In 2008, The Economist titled a cover story about that year’s US presidential contest “America at its best.” The article hailed Republican John McCain for his political courage. It applauded the qualities that enabled Democrat Barack Obama to vanquish the Clinton machine and become the first black presidential nominee. “The doughty but sometimes cranky old warrior makes a fine contrast with the inspirational but sometimes vaporous young visionary,” the magazine concluded. “This is the most impressive choice America has had for a very long time.”

Alas, there is nothing remotely impressive about America’s choice this year. Obama and McCain both had their shortcomings, but Clinton and Trump are practically defined by their cupidity, deceit, and self-righteousness. For Americans to elevate anyone so reprehensible to the presidency would be to humiliate themselves before the world.
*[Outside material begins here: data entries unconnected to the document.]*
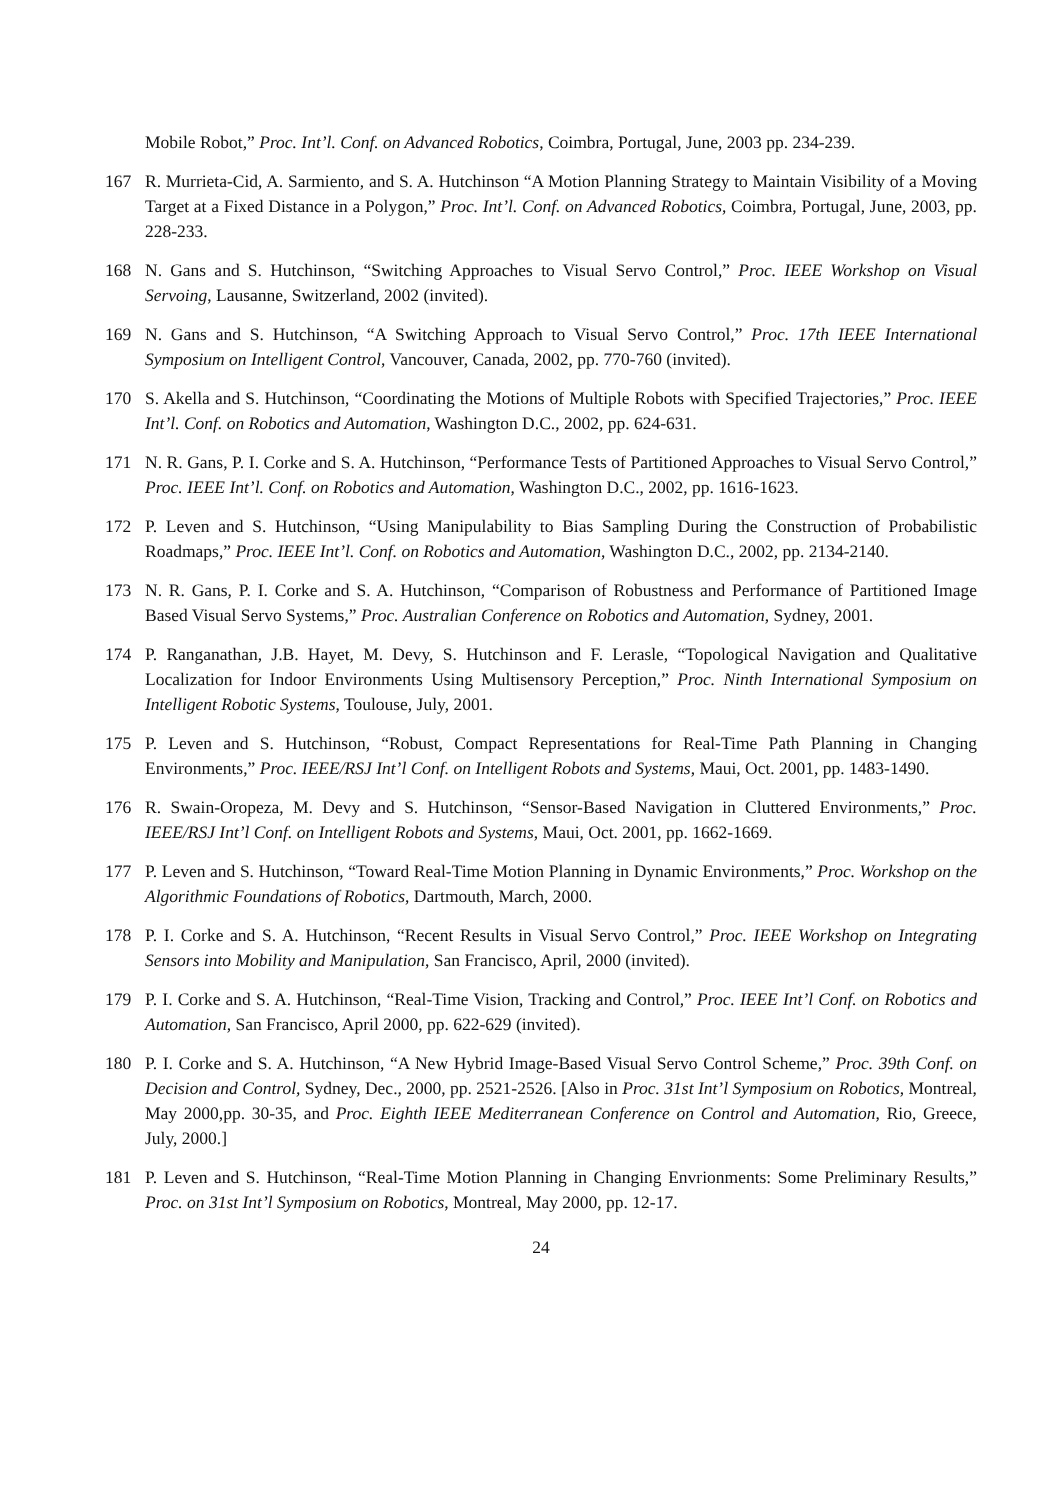Mobile Robot,” Proc. Int’l. Conf. on Advanced Robotics, Coimbra, Portugal, June, 2003 pp. 234-239.
167 R. Murrieta-Cid, A. Sarmiento, and S. A. Hutchinson “A Motion Planning Strategy to Maintain Visibility of a Moving Target at a Fixed Distance in a Polygon,” Proc. Int’l. Conf. on Advanced Robotics, Coimbra, Portugal, June, 2003, pp. 228-233.
168 N. Gans and S. Hutchinson, “Switching Approaches to Visual Servo Control,” Proc. IEEE Workshop on Visual Servoing, Lausanne, Switzerland, 2002 (invited).
169 N. Gans and S. Hutchinson, “A Switching Approach to Visual Servo Control,” Proc. 17th IEEE International Symposium on Intelligent Control, Vancouver, Canada, 2002, pp. 770-760 (invited).
170 S. Akella and S. Hutchinson, “Coordinating the Motions of Multiple Robots with Specified Trajectories,” Proc. IEEE Int’l. Conf. on Robotics and Automation, Washington D.C., 2002, pp. 624-631.
171 N. R. Gans, P. I. Corke and S. A. Hutchinson, “Performance Tests of Partitioned Approaches to Visual Servo Control,” Proc. IEEE Int’l. Conf. on Robotics and Automation, Washington D.C., 2002, pp. 1616-1623.
172 P. Leven and S. Hutchinson, “Using Manipulability to Bias Sampling During the Construction of Probabilistic Roadmaps,” Proc. IEEE Int’l. Conf. on Robotics and Automation, Washington D.C., 2002, pp. 2134-2140.
173 N. R. Gans, P. I. Corke and S. A. Hutchinson, “Comparison of Robustness and Performance of Partitioned Image Based Visual Servo Systems,” Proc. Australian Conference on Robotics and Automation, Sydney, 2001.
174 P. Ranganathan, J.B. Hayet, M. Devy, S. Hutchinson and F. Lerasle, “Topological Navigation and Qualitative Localization for Indoor Environments Using Multisensory Perception,” Proc. Ninth International Symposium on Intelligent Robotic Systems, Toulouse, July, 2001.
175 P. Leven and S. Hutchinson, “Robust, Compact Representations for Real-Time Path Planning in Changing Environments,” Proc. IEEE/RSJ Int’l Conf. on Intelligent Robots and Systems, Maui, Oct. 2001, pp. 1483-1490.
176 R. Swain-Oropeza, M. Devy and S. Hutchinson, “Sensor-Based Navigation in Cluttered Environments,” Proc. IEEE/RSJ Int’l Conf. on Intelligent Robots and Systems, Maui, Oct. 2001, pp. 1662-1669.
177 P. Leven and S. Hutchinson, “Toward Real-Time Motion Planning in Dynamic Environments,” Proc. Workshop on the Algorithmic Foundations of Robotics, Dartmouth, March, 2000.
178 P. I. Corke and S. A. Hutchinson, “Recent Results in Visual Servo Control,” Proc. IEEE Workshop on Integrating Sensors into Mobility and Manipulation, San Francisco, April, 2000 (invited).
179 P. I. Corke and S. A. Hutchinson, “Real-Time Vision, Tracking and Control,” Proc. IEEE Int’l Conf. on Robotics and Automation, San Francisco, April 2000, pp. 622-629 (invited).
180 P. I. Corke and S. A. Hutchinson, “A New Hybrid Image-Based Visual Servo Control Scheme,” Proc. 39th Conf. on Decision and Control, Sydney, Dec., 2000, pp. 2521-2526. [Also in Proc. 31st Int’l Symposium on Robotics, Montreal, May 2000,pp. 30-35, and Proc. Eighth IEEE Mediterranean Conference on Control and Automation, Rio, Greece, July, 2000.]
181 P. Leven and S. Hutchinson, “Real-Time Motion Planning in Changing Envrionments: Some Preliminary Results,” Proc. on 31st Int’l Symposium on Robotics, Montreal, May 2000, pp. 12-17.
24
It would also be a sign that the great American experiment in republican self-government may have run its course.

At the close of the Constitutional Convention of 1787, as Benjamin Franklin was leaving Independence Hall, a woman approached him with a question.

“Well, Doctor,” she asked, “what have we got — a republic or a monarchy?”

Franklin’s famous answer: “A republic, if you can keep it.”

Well, we kept our republic for 225 years. Whether it survives the 45th president of the United States is an open question.


Jeff Jacoby is a columnist for The Boston Globe.